**TASK TO COMPLETE**
Give back exactly the stretch of data below from the line holding "-39,29 +39,29 @@" through the line holding "background: #5a5a5a; color: #ffffff;", both ends included, and leave the remaining lines out.

**DATASET EXCERPTS**
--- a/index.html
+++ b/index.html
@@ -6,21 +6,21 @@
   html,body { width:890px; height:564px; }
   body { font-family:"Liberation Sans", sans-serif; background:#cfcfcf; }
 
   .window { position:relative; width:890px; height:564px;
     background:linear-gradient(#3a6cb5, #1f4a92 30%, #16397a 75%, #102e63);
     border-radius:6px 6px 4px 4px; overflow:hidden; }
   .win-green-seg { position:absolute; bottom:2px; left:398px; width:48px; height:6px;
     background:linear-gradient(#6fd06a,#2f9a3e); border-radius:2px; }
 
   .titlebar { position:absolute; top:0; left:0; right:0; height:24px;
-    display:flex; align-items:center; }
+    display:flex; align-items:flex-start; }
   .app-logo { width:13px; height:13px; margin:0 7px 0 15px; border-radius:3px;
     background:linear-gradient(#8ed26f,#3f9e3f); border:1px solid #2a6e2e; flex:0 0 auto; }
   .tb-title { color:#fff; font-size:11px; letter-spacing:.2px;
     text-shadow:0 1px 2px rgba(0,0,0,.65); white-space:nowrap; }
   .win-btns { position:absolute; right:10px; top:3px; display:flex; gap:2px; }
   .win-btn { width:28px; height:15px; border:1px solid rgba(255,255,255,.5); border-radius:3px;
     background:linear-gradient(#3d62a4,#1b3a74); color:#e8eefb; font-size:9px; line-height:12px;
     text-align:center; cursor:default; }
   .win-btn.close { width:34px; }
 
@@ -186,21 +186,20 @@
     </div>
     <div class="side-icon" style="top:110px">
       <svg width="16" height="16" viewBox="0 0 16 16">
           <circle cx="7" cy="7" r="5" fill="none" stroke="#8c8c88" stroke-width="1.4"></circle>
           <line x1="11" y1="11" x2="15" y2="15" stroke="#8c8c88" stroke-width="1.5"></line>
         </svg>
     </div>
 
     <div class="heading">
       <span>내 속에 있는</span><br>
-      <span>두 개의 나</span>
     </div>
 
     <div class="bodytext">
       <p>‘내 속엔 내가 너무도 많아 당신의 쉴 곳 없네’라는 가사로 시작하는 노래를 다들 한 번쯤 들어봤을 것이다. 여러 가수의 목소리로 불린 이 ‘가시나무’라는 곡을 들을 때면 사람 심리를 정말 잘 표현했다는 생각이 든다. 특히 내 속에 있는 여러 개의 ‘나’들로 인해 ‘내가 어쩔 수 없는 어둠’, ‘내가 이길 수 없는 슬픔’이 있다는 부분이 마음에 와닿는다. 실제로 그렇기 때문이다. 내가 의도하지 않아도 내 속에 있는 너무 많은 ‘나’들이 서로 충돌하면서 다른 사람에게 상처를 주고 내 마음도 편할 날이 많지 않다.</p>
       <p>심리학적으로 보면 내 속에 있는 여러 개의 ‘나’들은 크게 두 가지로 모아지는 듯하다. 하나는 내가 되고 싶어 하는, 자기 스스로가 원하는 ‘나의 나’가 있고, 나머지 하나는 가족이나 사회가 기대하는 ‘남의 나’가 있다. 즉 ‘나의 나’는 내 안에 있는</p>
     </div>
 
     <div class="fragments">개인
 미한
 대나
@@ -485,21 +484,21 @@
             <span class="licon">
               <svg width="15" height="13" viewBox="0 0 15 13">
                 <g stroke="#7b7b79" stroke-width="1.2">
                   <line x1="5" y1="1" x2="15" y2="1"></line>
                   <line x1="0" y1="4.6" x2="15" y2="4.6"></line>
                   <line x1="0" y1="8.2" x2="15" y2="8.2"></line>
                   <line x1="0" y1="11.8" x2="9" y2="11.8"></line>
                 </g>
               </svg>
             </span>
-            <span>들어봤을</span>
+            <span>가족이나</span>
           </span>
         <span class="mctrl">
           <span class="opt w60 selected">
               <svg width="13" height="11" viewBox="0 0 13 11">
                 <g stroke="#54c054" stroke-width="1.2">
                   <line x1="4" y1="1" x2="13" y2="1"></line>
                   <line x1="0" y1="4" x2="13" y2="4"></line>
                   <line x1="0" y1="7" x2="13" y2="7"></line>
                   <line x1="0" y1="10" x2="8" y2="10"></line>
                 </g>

---

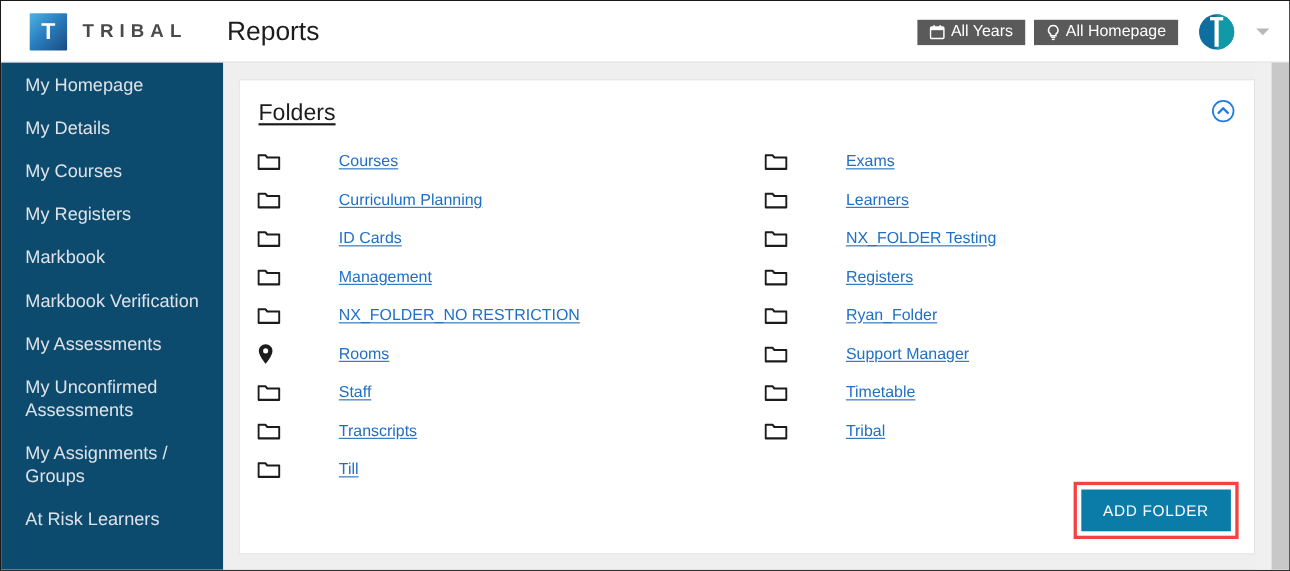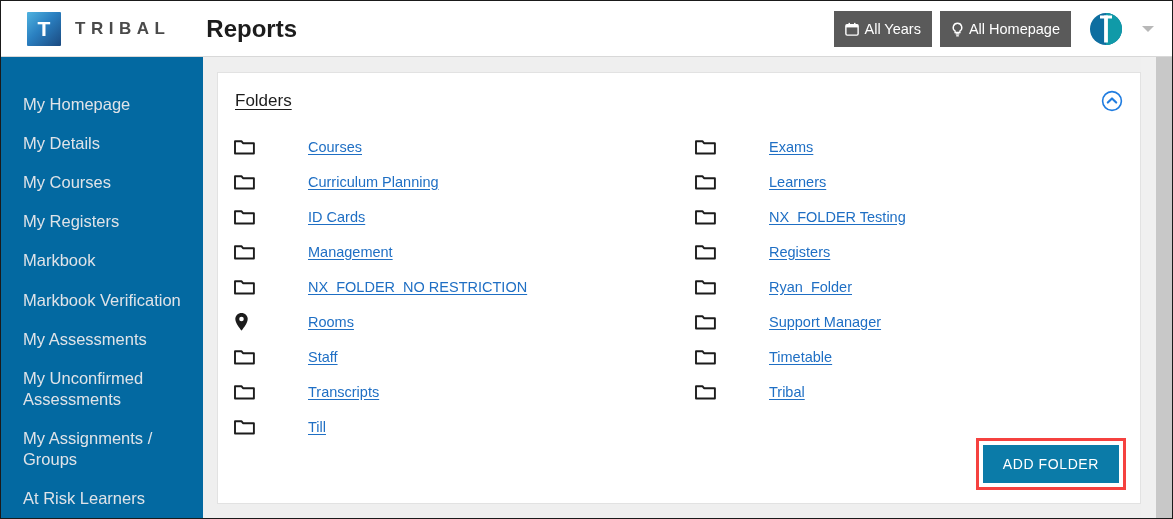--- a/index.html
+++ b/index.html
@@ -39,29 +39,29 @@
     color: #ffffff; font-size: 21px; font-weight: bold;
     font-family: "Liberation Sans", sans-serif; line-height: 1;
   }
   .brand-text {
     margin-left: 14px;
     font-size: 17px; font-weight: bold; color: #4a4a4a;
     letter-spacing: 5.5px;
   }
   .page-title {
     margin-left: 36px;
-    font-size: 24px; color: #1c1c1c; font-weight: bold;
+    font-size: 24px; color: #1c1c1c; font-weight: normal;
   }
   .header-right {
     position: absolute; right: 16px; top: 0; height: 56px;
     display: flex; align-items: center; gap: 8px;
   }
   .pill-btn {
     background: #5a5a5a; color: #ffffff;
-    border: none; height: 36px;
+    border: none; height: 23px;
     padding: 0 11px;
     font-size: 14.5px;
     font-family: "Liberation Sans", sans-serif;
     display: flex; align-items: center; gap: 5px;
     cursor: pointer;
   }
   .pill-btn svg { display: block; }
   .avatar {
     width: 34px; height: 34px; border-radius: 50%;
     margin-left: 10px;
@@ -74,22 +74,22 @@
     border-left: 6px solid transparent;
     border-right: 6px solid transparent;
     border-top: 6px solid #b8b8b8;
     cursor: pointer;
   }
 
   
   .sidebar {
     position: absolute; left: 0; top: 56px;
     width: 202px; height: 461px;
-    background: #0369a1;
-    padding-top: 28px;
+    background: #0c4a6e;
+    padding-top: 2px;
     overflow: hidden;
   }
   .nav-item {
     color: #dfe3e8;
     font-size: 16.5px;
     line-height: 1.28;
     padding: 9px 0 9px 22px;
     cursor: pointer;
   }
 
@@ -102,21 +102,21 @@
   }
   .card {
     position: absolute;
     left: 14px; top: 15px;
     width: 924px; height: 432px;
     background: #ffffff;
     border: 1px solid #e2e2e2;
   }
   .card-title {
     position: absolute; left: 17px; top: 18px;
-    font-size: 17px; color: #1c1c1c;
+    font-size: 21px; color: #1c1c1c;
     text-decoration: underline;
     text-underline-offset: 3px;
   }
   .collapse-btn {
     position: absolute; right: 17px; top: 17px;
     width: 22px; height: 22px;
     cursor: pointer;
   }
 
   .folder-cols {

**TASK SOLUTION**
@@ -39,29 +39,29 @@
     color: #ffffff; font-size: 21px; font-weight: bold;
     font-family: "Liberation Sans", sans-serif; line-height: 1;
   }
   .brand-text {
     margin-left: 14px;
     font-size: 17px; font-weight: bold; color: #4a4a4a;
     letter-spacing: 5.5px;
   }
   .page-title {
     margin-left: 36px;
-    font-size: 24px; color: #1c1c1c; font-weight: bold;
+    font-size: 24px; color: #1c1c1c; font-weight: normal;
   }
   .header-right {
     position: absolute; right: 16px; top: 0; height: 56px;
     display: flex; align-items: center; gap: 8px;
   }
   .pill-btn {
     background: #5a5a5a; color: #ffffff;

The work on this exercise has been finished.